| Your instructions |
From the line with "right ankle: (708, 479)" through the line with "right elbow: (804, 377)", repeat the entries verbatim, both end lines included, and add nothing.

| Data for the task |
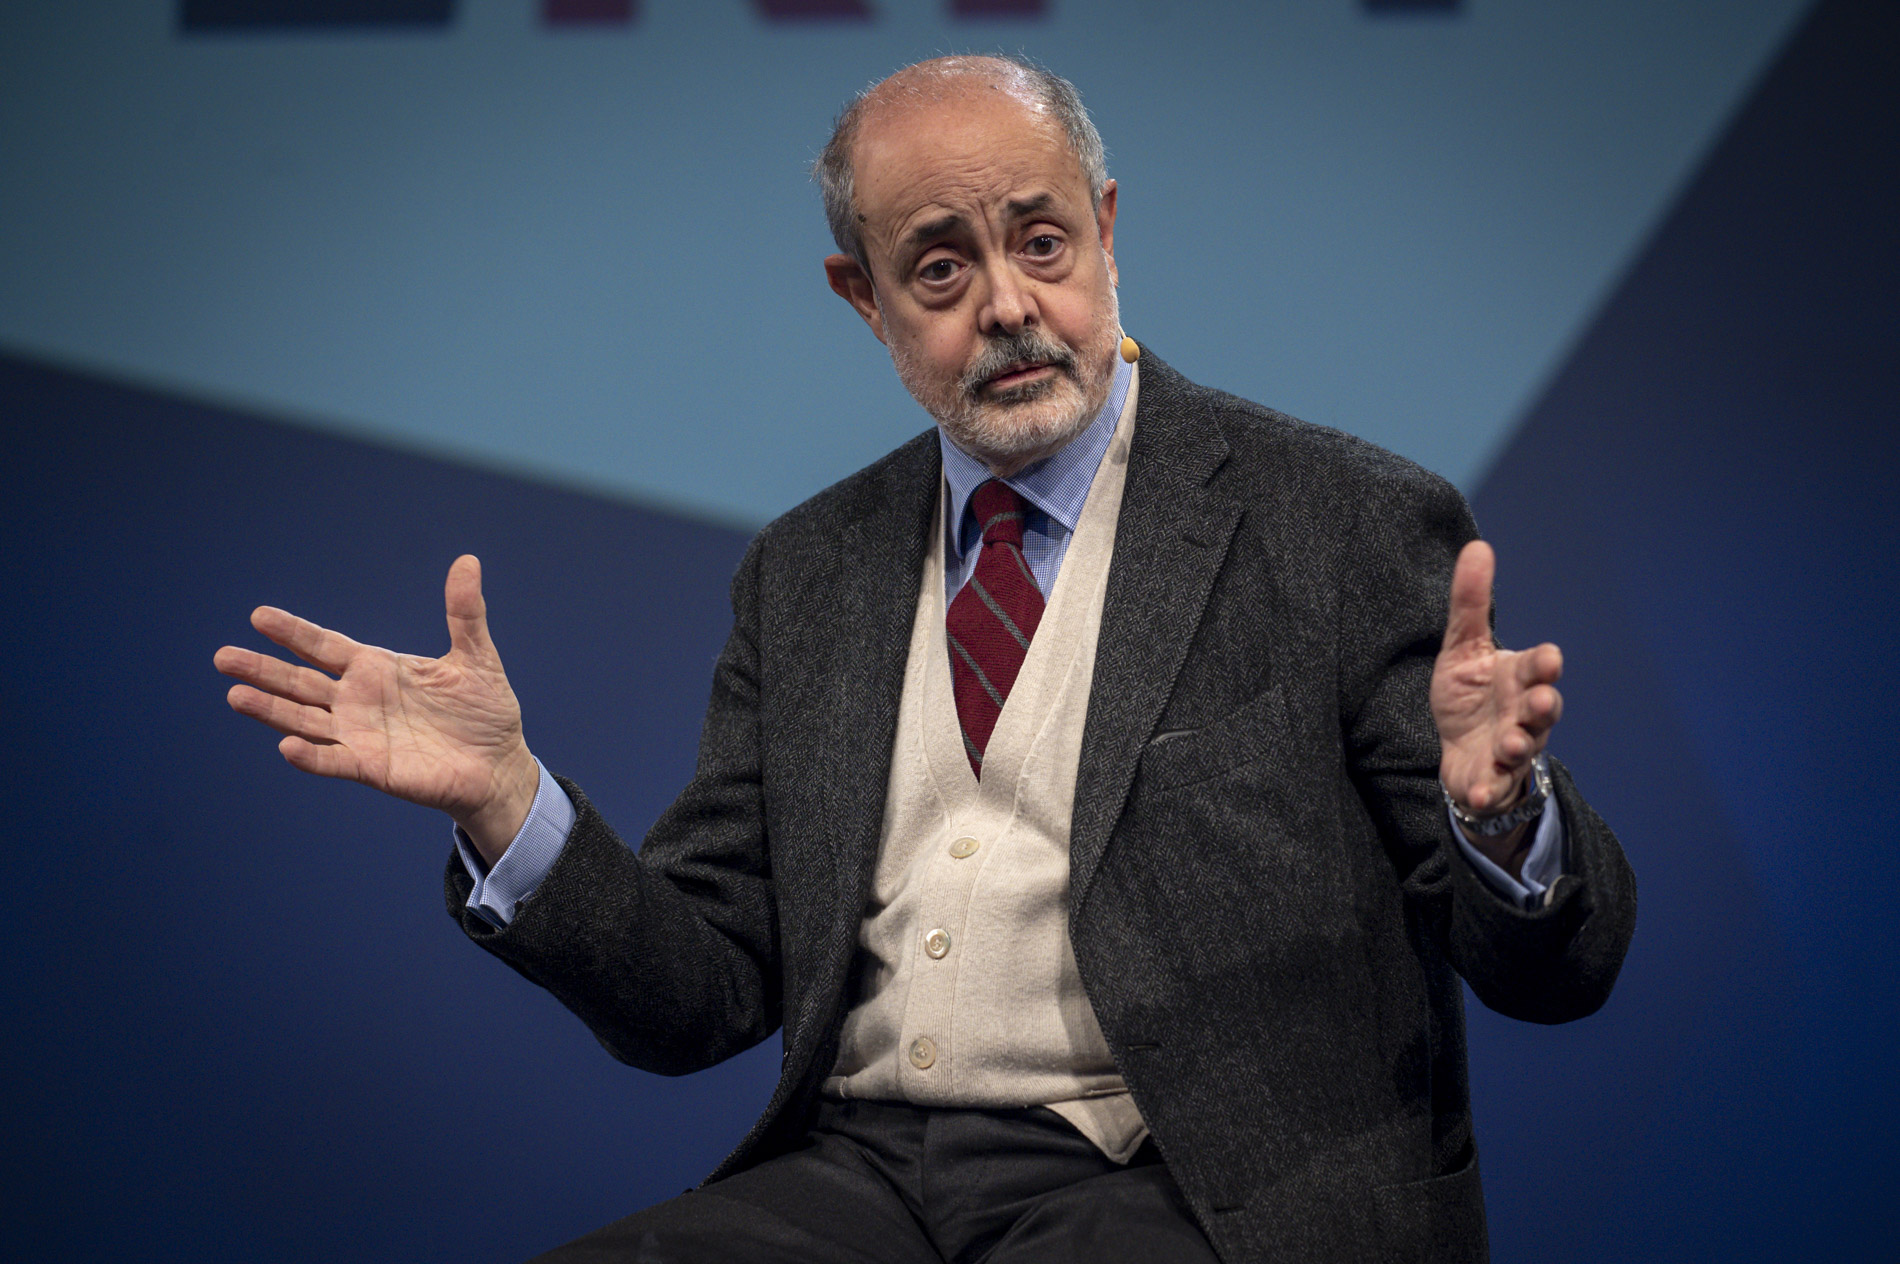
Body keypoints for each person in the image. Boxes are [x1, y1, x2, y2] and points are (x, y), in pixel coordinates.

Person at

--

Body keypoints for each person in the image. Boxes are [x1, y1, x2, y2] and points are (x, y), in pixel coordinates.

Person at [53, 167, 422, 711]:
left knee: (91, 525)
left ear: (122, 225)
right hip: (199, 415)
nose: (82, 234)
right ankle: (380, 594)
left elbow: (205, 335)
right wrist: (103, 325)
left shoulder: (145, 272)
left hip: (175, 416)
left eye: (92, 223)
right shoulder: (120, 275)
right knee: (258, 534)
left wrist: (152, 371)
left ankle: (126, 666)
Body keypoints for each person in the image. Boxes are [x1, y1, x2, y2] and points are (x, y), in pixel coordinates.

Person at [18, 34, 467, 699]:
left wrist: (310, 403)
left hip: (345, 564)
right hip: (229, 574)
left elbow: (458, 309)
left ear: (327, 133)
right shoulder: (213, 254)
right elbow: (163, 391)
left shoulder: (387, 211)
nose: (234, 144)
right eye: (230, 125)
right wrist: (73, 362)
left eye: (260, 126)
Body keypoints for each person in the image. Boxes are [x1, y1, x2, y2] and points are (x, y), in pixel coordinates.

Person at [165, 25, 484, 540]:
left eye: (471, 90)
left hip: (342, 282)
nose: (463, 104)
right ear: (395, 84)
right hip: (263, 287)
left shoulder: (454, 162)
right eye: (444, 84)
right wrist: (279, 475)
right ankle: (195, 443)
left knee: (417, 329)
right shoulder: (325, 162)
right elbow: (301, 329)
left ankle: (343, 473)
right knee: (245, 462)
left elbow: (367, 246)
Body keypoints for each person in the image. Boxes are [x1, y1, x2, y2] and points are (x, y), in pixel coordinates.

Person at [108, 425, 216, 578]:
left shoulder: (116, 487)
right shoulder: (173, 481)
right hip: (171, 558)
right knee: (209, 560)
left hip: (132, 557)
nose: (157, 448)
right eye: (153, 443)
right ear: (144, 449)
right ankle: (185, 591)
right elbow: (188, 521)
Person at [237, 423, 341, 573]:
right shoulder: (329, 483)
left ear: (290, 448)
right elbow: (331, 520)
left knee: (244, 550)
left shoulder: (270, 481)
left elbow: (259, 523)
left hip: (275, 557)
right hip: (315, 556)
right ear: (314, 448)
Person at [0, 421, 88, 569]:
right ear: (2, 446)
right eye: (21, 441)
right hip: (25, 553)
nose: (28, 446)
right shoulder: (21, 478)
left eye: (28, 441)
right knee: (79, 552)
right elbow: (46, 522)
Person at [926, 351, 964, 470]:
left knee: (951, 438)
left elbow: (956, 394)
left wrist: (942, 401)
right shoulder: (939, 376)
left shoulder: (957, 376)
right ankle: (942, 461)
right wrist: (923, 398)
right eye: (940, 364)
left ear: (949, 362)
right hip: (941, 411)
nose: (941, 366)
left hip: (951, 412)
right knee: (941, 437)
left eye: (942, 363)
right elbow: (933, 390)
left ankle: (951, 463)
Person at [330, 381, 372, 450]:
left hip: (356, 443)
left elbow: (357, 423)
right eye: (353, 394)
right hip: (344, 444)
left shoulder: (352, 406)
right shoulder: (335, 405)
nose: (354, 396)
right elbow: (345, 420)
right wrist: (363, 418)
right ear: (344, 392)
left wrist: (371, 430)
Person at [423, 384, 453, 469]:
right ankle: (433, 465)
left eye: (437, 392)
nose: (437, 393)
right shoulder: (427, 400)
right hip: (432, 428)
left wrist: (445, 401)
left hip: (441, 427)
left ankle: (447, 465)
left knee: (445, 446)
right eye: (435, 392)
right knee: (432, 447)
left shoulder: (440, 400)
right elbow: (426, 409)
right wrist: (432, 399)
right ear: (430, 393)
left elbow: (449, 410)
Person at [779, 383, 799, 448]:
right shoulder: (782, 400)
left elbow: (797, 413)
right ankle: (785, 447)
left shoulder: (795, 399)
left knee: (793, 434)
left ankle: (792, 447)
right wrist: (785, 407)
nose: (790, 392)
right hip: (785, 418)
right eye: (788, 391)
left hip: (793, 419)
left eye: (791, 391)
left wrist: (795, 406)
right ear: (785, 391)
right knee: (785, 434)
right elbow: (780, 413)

* * *

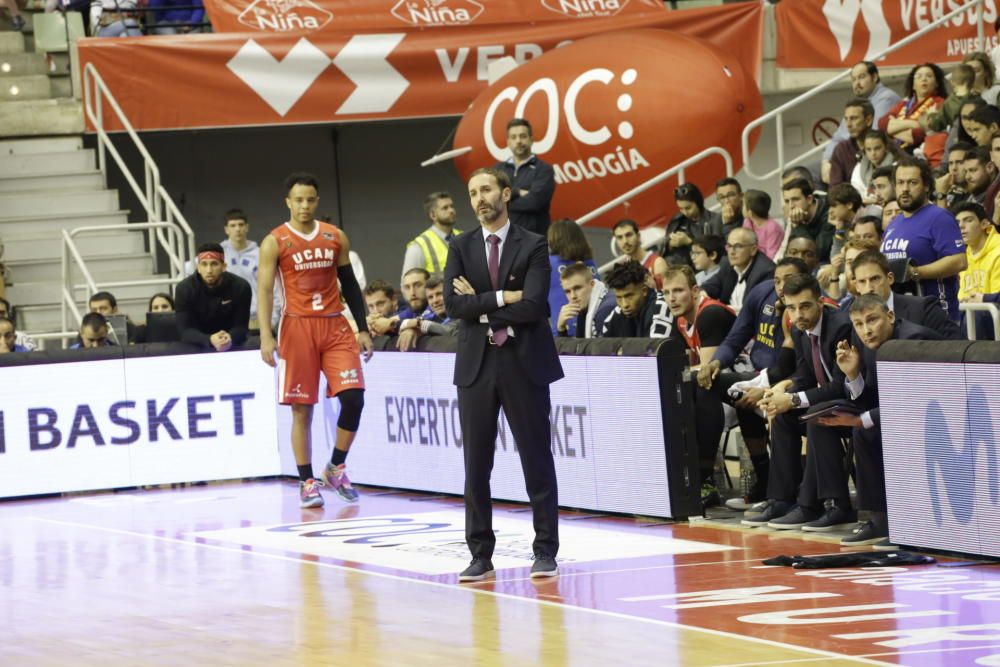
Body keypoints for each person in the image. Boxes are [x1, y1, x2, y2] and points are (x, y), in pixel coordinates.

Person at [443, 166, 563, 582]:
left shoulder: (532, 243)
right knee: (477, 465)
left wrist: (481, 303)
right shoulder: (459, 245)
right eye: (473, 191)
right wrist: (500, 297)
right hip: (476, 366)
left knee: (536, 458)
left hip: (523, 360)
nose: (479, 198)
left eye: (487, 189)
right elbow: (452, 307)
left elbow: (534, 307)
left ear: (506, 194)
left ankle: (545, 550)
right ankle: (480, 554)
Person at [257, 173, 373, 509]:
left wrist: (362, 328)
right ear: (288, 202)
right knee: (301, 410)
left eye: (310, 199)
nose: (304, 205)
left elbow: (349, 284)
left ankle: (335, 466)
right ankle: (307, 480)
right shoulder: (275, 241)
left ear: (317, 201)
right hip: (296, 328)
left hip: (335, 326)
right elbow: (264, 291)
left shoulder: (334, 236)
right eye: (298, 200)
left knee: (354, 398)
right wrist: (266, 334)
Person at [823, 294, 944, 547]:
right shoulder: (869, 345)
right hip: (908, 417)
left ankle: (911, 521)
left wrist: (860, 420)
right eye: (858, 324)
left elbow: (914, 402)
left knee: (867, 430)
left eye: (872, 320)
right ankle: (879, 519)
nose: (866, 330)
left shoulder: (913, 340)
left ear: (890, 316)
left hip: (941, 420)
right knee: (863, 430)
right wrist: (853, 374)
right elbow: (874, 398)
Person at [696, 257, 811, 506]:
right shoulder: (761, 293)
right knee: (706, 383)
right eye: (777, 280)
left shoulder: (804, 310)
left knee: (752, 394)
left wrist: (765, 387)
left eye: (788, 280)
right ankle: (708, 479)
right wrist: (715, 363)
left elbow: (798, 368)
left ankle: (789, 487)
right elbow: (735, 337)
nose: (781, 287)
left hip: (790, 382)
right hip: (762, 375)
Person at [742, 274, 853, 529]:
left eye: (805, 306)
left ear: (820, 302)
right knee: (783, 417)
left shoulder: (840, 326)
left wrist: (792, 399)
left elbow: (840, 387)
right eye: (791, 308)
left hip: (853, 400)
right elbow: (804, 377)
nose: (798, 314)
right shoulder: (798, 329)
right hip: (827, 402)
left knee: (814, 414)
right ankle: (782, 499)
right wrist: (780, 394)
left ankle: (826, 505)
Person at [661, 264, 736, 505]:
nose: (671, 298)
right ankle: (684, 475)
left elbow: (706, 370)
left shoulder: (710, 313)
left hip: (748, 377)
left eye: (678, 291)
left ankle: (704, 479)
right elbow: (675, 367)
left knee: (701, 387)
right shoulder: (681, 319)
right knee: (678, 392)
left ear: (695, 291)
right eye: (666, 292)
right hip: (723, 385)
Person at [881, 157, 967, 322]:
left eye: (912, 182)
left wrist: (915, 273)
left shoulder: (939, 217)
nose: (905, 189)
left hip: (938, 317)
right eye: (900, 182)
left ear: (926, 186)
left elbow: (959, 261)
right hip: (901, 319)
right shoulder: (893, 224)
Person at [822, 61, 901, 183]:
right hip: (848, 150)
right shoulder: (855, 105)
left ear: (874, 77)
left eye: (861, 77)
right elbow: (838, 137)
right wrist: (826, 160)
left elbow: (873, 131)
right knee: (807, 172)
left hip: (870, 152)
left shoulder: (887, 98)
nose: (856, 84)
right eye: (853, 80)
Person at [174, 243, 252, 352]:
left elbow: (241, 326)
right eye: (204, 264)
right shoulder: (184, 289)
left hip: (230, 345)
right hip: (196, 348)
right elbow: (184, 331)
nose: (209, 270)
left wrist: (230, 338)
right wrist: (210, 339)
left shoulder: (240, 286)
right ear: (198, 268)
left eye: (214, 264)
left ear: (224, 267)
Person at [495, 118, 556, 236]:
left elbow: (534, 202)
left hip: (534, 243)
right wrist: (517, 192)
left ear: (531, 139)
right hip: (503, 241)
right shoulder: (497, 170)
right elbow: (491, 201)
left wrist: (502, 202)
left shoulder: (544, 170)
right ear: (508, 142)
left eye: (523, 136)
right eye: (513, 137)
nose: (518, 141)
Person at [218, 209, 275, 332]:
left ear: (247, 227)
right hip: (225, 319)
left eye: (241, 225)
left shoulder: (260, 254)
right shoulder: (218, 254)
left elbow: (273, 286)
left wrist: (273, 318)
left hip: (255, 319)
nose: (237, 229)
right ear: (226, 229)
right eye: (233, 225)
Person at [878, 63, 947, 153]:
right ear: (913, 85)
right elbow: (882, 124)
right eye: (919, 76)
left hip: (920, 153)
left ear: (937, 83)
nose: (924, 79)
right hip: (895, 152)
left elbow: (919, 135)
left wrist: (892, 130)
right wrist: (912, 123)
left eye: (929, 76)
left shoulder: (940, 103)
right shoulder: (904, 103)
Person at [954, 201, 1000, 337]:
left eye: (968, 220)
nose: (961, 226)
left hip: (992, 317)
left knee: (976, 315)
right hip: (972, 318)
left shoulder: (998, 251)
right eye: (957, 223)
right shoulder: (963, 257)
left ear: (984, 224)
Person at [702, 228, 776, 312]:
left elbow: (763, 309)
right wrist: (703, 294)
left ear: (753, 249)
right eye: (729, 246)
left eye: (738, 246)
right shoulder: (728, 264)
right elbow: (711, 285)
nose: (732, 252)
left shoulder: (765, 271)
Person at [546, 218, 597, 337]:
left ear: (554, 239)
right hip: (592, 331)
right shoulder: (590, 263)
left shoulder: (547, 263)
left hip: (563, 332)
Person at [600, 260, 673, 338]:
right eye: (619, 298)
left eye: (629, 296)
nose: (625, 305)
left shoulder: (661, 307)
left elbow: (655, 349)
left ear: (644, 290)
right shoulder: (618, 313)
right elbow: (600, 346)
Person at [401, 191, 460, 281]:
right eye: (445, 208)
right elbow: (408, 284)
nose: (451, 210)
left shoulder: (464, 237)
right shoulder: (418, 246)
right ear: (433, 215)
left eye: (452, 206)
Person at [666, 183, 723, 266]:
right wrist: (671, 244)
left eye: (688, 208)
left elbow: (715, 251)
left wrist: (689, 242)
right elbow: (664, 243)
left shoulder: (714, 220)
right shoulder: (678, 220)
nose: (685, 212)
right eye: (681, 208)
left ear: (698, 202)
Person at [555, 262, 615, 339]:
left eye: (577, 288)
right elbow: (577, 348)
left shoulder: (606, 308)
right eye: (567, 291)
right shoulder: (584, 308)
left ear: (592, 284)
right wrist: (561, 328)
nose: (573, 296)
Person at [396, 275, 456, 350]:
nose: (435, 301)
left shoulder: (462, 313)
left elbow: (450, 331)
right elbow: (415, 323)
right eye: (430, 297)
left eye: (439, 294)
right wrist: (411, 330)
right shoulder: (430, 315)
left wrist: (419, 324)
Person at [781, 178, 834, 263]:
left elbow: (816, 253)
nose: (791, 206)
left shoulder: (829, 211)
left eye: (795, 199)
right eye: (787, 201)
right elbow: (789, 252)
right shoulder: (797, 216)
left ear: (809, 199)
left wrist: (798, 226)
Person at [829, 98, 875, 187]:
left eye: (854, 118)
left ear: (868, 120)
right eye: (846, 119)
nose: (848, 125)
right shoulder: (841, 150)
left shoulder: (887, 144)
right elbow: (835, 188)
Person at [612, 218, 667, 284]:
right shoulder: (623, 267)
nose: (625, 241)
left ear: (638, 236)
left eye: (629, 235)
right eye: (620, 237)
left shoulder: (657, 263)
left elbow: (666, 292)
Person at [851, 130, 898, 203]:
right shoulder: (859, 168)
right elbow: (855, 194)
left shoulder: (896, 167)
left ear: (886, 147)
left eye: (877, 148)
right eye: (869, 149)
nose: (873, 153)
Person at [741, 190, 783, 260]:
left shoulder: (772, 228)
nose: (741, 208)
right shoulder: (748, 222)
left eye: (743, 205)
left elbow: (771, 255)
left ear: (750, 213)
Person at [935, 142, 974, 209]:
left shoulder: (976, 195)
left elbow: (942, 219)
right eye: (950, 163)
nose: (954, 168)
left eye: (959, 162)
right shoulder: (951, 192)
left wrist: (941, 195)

| Answer |
right ankle: (708, 479)
right wrist: (715, 363)
left elbow: (798, 368)
left ankle: (789, 487)
right elbow: (735, 337)
nose: (781, 287)
left hip: (790, 382)
right hip: (762, 375)
Person at [742, 274, 853, 529]:
left eye: (805, 306)
left ear: (820, 302)
right knee: (783, 417)
left shoulder: (840, 326)
left wrist: (792, 399)
left elbow: (840, 387)
right eye: (791, 308)
left hip: (853, 400)
right elbow: (804, 377)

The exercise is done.